Text segment:
[Start of Attachment]

The basic goal of this assignment is to explore the NOAA Storm Database which contains events from 1950 to Nov 2011 and answer some basic questions about severe weather events. Will try to analyze & present my findings in the following areas:
Across the United States, which types of events are most harmful with respect to population health? Across the United States, which types of events have the greatest economic consequences? Introduction Storms and other severe weather events can cause both public health and economic problems for communities and municipalities. Many severe events can result in fatalities, injuries, and property damage, and preventing such outcomes to the extent possible is a key concern.
This project involves exploring the U.S. National Oceanic and Atmospheric Administration’s (NOAA) storm Database. This Database tracks characteristics of major storms and weather events in the United States, including when and where they occur, as well as estimates of any fatalities, injuries, and property damage.
The stormData for this assignment come in the form of a comma-separated-value file compressed via the bzip2 algorithm to reduce its size. You can download the file from the course web site:
Storm Data[47Mb]
There is also some documentation of the Database available. Here you will find how some of the variables are constructed/defined.

[End of Attachment]

Tasks to perform:
[A] Decide whether each statement below agrees with the passage on the NOAA Storm Database. Answer yes or no for each, and quote the passage's deciding words exactly. (i) The database covers events from 1950 to Nov 2011. (ii) The data file is compressed with the gzip algorithm. (iii) The database includes estimates of fatalities, injuries, and property damage.
[B] Write out the stretch of the NOAA Storm Database passage from "This project involves" through "variables are constructed/defined.", with no changes to its wording.
[C] Write what comes next in the assignment text on the NOAA Storm Database, picking up right after its final sentence.

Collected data
[Start of Attachment]

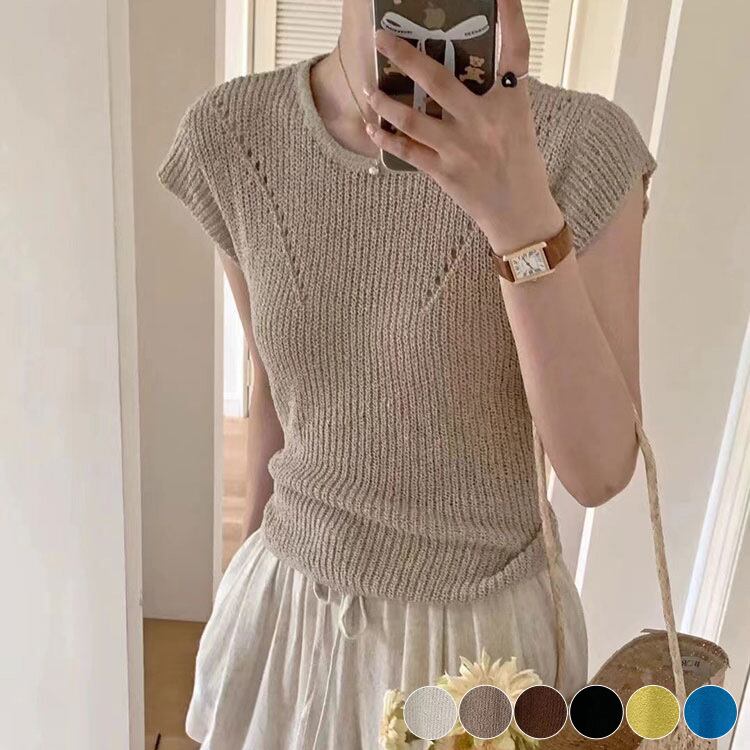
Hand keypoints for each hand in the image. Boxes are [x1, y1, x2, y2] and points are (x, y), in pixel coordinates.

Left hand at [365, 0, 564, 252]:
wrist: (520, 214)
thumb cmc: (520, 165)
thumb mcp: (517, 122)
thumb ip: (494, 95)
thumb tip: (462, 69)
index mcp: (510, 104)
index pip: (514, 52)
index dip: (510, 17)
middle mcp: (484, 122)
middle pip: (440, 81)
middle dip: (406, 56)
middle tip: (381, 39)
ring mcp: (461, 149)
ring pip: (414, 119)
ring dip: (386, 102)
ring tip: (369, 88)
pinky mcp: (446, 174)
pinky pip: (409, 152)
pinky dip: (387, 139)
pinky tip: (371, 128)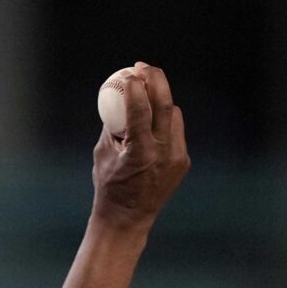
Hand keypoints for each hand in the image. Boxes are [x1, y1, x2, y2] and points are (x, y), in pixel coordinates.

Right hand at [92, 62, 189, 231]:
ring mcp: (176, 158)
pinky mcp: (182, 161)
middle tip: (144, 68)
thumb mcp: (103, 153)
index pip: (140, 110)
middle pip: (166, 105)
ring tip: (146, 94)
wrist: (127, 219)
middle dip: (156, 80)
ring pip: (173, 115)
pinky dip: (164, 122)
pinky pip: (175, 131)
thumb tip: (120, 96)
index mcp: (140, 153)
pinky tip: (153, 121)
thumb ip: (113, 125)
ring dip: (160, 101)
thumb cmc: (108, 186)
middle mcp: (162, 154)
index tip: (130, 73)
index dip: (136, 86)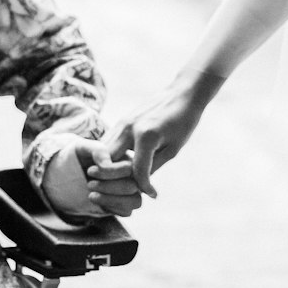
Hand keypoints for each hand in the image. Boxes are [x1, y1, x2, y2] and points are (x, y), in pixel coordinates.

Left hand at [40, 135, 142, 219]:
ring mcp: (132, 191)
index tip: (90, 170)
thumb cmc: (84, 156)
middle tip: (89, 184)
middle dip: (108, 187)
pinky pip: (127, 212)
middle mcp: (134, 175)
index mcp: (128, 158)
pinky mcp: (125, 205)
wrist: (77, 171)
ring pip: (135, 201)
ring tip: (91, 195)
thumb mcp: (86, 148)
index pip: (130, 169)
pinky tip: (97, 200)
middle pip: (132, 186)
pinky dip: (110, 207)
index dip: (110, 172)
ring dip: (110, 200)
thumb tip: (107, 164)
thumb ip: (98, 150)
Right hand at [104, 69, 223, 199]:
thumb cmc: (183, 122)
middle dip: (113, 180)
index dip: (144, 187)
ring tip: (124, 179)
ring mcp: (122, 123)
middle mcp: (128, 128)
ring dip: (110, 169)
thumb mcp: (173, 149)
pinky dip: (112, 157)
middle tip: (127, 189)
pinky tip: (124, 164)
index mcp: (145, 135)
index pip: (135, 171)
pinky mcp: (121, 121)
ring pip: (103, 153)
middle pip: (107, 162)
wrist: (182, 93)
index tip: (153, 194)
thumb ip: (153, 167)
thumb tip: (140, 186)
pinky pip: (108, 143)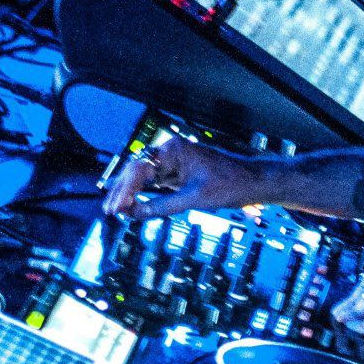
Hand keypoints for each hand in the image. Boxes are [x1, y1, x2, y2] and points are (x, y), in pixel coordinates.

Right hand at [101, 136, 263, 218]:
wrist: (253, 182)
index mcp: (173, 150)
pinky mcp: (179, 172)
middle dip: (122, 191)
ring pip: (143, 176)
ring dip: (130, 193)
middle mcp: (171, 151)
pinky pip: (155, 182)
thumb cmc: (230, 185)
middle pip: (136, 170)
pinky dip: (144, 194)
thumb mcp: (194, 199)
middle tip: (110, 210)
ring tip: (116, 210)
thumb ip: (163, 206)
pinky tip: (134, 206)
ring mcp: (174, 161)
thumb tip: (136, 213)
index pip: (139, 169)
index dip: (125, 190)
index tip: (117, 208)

[End of Attachment]
[Start of Attachment]

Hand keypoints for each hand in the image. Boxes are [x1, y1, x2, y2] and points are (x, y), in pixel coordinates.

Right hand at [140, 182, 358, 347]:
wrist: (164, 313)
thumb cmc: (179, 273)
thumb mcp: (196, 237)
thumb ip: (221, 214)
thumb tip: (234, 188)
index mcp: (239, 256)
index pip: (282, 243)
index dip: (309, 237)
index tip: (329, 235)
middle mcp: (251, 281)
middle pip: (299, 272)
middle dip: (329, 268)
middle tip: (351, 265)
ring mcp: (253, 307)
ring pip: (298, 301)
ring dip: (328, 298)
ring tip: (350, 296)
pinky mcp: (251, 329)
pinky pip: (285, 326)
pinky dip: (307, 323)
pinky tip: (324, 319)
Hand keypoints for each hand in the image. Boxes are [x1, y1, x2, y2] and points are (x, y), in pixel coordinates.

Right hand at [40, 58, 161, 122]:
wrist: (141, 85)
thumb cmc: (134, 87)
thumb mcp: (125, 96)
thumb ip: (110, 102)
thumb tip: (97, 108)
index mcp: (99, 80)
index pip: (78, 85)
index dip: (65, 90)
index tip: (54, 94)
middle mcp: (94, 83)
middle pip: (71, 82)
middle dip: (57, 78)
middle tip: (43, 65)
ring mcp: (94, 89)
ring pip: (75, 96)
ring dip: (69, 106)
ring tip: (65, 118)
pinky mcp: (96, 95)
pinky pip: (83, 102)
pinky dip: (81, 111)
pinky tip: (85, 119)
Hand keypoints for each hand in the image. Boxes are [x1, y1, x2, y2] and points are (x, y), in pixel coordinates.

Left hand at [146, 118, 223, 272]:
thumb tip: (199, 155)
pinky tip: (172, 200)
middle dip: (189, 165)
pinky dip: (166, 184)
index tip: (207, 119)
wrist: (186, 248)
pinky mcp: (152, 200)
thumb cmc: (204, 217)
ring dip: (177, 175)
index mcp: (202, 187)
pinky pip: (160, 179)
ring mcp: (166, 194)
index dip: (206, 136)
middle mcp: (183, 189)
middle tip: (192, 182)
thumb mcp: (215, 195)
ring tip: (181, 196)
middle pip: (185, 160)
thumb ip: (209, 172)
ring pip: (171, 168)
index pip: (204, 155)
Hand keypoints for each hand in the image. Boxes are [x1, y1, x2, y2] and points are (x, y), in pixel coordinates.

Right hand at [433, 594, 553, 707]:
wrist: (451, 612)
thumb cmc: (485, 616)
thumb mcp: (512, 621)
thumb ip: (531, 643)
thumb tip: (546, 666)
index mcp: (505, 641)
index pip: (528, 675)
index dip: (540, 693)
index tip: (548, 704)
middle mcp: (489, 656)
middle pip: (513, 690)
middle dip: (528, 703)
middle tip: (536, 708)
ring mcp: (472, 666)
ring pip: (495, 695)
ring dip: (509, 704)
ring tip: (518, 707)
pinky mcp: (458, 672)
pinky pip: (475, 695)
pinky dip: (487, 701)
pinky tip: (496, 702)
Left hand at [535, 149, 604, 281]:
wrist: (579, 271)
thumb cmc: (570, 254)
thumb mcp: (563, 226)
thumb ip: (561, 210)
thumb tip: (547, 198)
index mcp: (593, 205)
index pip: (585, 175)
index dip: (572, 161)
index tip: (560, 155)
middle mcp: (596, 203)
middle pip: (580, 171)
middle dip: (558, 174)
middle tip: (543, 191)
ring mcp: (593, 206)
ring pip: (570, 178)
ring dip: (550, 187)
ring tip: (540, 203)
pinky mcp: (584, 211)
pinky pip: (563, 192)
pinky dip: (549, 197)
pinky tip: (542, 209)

[End of Attachment]

Replies:
[A]
(i) Yes: "contains events from 1950 to Nov 2011"
(ii) No: "compressed via the bzip2 algorithm"
(iii) Yes: "estimates of any fatalities, injuries, and property damage"

[B]
This project involves exploring the U.S. National Oceanic and Atmospheric Administration’s (NOAA) storm Database. This Database tracks characteristics of major storms and weather events in the United States, including when and where they occur, as well as estimates of any fatalities, injuries, and property damage.
The stormData for this assignment come in the form of a comma-separated-value file compressed via the bzip2 algorithm to reduce its size. You can download the file from the course web site:
Storm Data[47Mb]
There is also some documentation of the Database available. Here you will find how some of the variables are constructed/defined.

[C]
National Weather Service Storm Data Documentation National Climatic stormData Center Storm Events FAQ The events in the Database start in the year 1950 and end in November 2011. In the earlier years of the Database there are generally fewer events recorded, most likely due to a lack of good records. More recent years should be considered more complete.
The analysis was performed on Storm Events Database, provided by National Climatic Data Center. The data is from a comma-separated-value file available here. There is also some documentation of the data available here.
The first step is to read the data into a data frame.
setwd("C:/Users/xzhenning/Documents/R/spring 2019/")
storm <- read.csv("C:./data/repdata_data_StormData.csv.bz2")
Before the analysis, the data need some preprocessing. Event types don’t have a specific format. For instance, there are events with types Frost/Freeze
, FROST/FREEZE
and FROST\\FREEZE
which obviously refer to the same type of event.
# number of unique event types
length(unique(storm$EVTYPE))
## [1] 985
# translate all letters to lowercase
event_types <- tolower(storm$EVTYPE)
# replace all punct. characters with a space
event_types <- gsub("[[:blank:][:punct:]+]", " ", event_types)
length(unique(event_types))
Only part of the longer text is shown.